TRIGGER WARNING: MENTIONS OF SEXUAL ASSAULT
Feminism has become a polarizing and confusing word for those unfamiliar with it or those who have a false idea of what it really is. I’ve found that whenever I begin to discuss Feminism with individuals who support the patriarchy, their biggest fear is being treated the way women, especially women of color and trans and queer women, are today. I have lost track of the number of times that I have heard the following statement; “Feminism… isn’t that when women are superior to women? Why would I want that? Women are so good nowadays. They can work, make their own money, and live on their own. This new-aged Feminism is just stupid. What’s wrong with the way things are today?”
Those conversations are always rich with irony. You can see precisely the fear that some men have towards being treated the same way women are. The constant fear and anxiety about being attacked, assaulted, abused, cat-called, raped, and many other forms of sex-based violence, is routine among women.
If things are “fine” the way they are, you must believe that the patriarchy is fine too. You must affirm the patriarchy, the system that upholds predominantly male power, which excludes women. The problem with the modern-day analysis of Feminism is that it is mainly surface-level, refusing to acknowledge the deep roots of the patriarchy in women’s everyday lives. Working does not guarantee workplace equity or erase the stigma associated with women, especially women with children working. Nor does the ability for women to make an income abolish all barriers for women in society.
However, upon discussing the patriarchy and women’s lived experiences, it is fundamental to understand that there is no universal experience of womanhood.
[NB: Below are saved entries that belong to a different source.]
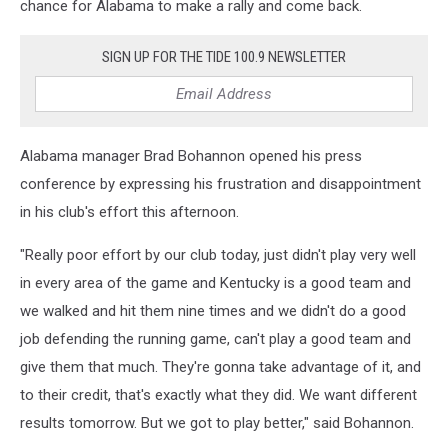
chance for Alabama to make a rally and come back.
SIGN UP FOR THE TIDE 100.9 NEWSLETTER
Alabama manager Brad Bohannon opened his press
conference by expressing his frustration and disappointment
in his club's effort this afternoon.
"Really poor effort by our club today, just didn't play very well
in every area of the game and Kentucky is a good team and
we walked and hit them nine times and we didn't do a good
job defending the running game, can't play a good team and
give them that much. They're gonna take advantage of it, and
to their credit, that's exactly what they did. We want different
results tomorrow. But we got to play better," said Bohannon.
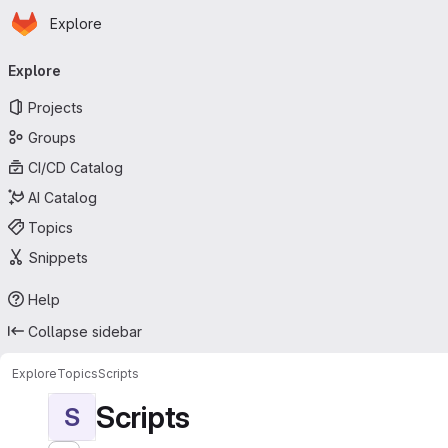
Homepage
Skip to main content
Explore
Primary navigation
Explore
Projects
Groups
CI/CD Catalog
AI Catalog
Topics
Snippets
Help
Collapse sidebar
Explore
Topics
Scripts
Scripts
S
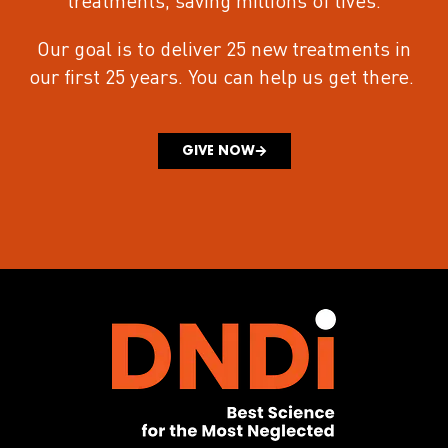
treatments
, saving millions of lives.
Our goal is to deliver 25 new treatments in
our first 25 years.
You can help us get there.
GIVE NOW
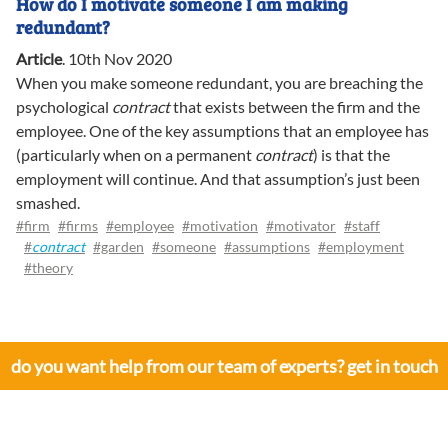
How do I motivate someone I am making
redundant?
Article
.
10th Nov 2020
When you make someone redundant, you are breaching the
psychological
contract
that exists between the firm and the
employee. One of the key assumptions that an employee has
(particularly when on a permanent
contract
) is that the
employment will continue. And that assumption’s just been
smashed.
#firm
#firms
#employee
#motivation
#motivator
#staff
#
contract
#garden
#someone
#assumptions
#employment
#theory
do you want help from our team of experts? get in touch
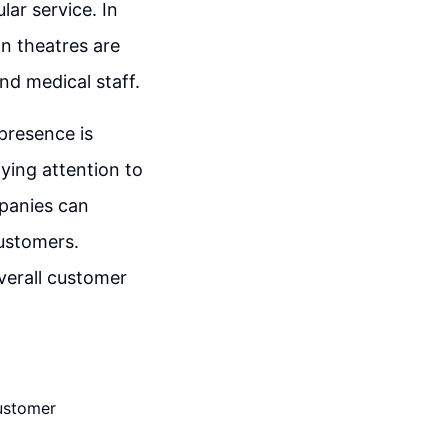
lar service. In
on theatres are
nd medical staff.
presence is
ying attention to
mpanies can
customers.
overall customer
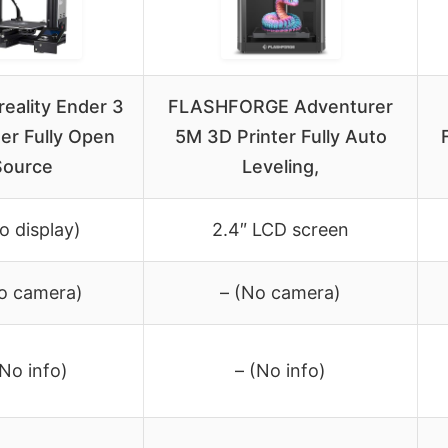
Creality Ender 3
FLASHFORGE Adventurer
er Fully Open
5M 3D Printer Fully Auto
Source
Leveling,
o display)
2.4″ LCD screen
o camera)
– (No camera)
(No info)
– (No info)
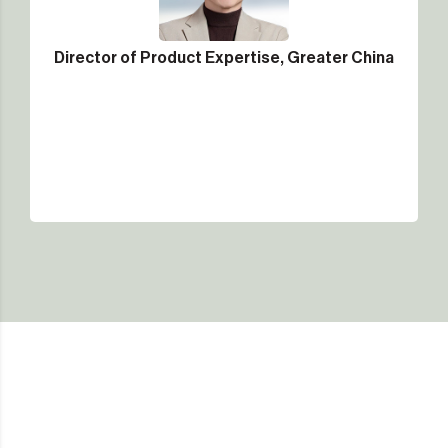
Director of Product Expertise, Greater China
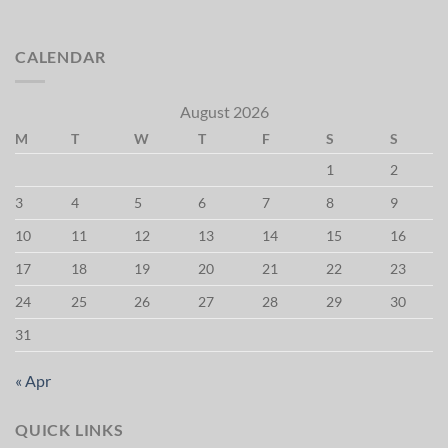
CALENDAR
August 2026
M
T
W
T
F
S
S
1
2
3
4
5
6
7
8
9
10
11
12
13
14
15
16
17
18
19
20
21
22
23
24
25
26
27
28
29
30
31
« Apr
QUICK LINKS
The patriarchy works in tandem with other systems of oppression and oppressive ideologies, like white supremacy, which contribute to varying experiences for women. A significant critique of second-wave Feminism is that it presented womanhood as a consistent experience for every woman. Factors like race, sex, class, gender identity, gender expression, ethnicity, religion alter a woman’s perception of what it means to be a woman.
Audre Lourde, a notable American thinker, feminist, who describes herself as a “black, lesbian, mother, warrior, poet,” has written extensively on the dimensions of being a woman. She famously said, “The true focus of revolutionary change is never merely the oppressive situations which we seek to escape, but that piece of the oppressor which is planted deep within each of us, and which knows only the oppressors’ tactics, the oppressors’ relationships.” Lourde demonstrates that some women face more oppression than other women, but it comes down to how each person has privilege and disadvantage assigned to them for reasons they cannot change. Essentially, it deals with how different factors intersect to create other lived realities for women.
Kimberlé Crenshaw coined the term intersectionality in 1989, one of many astounding accomplishments she has under her name as a lawyer and professor. She holds a bachelor’s in Africana Studies from Cornell University and a Juris Doctor from Harvard Law, and a legacy of more than thirty years of studying and fighting for civil rights and against racism. To summarize, she analyzed a case called DeGraffenreid v. General Motors, which details how General Motors fired five black women; due to a policy that targeted black women and intentionally laying them off. The judge ruled against them because combining the claims that they were discriminated against not purely because they were black or purely because they were women would be too difficult. Basically, the judge refused to acknowledge the different statuses of being a black woman, hence being discriminated against based on race AND sex.
Crenshaw discusses how “Intersectionality was a prism to bring to light dynamics within discrimination law that weren’t being appreciated by the courts, the courts seem to think that race discrimination was what happened to all black people across gender and sex discrimination was what happened to all women, and if that is your framework, of course, what happens to black women and other women of color is going to be difficult to see.”
This case inspired Crenshaw to create the Theory of Intersectionality in the late 1980s, which would go mainstream during the Women’s March in the mid-2010s. During a recent Ted Talk, she described that “I would go on to learn that African-American women, like other women of color, like other socially marginalized people all over the world, were facing all kinds of dilemmas and challenges as a consequence of intersectionality, intersections of race and gender, of heterosexism, transphobia, xenophobia, ableism, all of these social dynamics come together and create challenges that are sometimes quite unique.”